Contributed by -

Lisa Cook, Ph.D.

PROFESSOR DEPARTMENTS OF ECONOMICS AND INTERNATIONAL RELATIONS, MICHIGAN STATE UNIVERSITY; RESEARCH ASSOCIATE, NATIONAL BUREAU OF ECONOMIC RESEARCH

Prior to the life-altering appearance of the coronavirus, most small businesses reported being in “good shape,” with 73% reporting good or stable financial health. However, depending on the race or ethnicity of the owner, the financial health of these businesses varied greatly. Twenty-seven percent of small white-owned businesses reported being “at risk” or “in distress,” compared to 49% of small Hispanic-owned businesses and 57% of small Black-owned businesses reporting the same.[1]

During the turbulence of the pandemic — with its resulting human, economic, and financial crises unfolding together at breakneck speed — Black and Hispanic businesses were woefully unprepared to weather the adverse economic shock.

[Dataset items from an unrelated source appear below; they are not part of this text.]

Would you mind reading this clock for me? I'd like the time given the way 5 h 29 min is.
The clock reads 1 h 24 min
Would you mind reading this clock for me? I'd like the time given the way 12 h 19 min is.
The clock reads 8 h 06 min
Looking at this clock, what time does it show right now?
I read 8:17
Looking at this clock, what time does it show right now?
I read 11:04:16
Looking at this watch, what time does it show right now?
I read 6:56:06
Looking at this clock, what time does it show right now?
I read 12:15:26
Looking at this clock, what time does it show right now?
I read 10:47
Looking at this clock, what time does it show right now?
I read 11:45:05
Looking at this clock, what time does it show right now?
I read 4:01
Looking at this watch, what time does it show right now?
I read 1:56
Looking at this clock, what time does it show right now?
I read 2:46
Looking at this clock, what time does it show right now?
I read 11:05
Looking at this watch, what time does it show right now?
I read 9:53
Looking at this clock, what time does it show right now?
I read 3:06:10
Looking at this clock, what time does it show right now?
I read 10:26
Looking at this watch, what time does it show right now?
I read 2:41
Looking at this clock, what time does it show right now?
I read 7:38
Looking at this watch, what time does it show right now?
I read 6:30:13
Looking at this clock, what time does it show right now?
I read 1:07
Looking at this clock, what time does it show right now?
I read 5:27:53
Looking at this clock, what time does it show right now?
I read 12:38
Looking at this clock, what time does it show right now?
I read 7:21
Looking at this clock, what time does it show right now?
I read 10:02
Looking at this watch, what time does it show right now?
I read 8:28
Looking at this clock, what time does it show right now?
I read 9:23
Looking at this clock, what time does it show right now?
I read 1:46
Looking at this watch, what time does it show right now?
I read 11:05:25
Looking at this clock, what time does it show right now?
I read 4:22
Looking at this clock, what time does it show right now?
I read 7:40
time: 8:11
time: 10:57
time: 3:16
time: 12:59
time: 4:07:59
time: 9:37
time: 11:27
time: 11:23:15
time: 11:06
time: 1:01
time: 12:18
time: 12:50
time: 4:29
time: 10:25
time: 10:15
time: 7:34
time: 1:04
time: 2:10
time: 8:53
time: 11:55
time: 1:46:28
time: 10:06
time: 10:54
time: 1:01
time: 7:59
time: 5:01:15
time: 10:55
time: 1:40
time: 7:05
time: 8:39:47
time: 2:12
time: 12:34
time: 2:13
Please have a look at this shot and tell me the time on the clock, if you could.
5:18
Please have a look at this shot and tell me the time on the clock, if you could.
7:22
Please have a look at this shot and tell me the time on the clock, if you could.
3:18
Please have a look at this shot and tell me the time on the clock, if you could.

According to the Federal Reserve, even before the health crisis, minority-owned businesses were  more likely to be financially distressed and three times more likely to close than a nonminority-owned business in the event of a two-month revenue shock.[2] The concentration and overrepresentation of small minority-owned businesses in certain sectors — such as accommodation and food services, personal and laundry services, and retail — made them even more vulnerable in the wake of COVID-19.[3]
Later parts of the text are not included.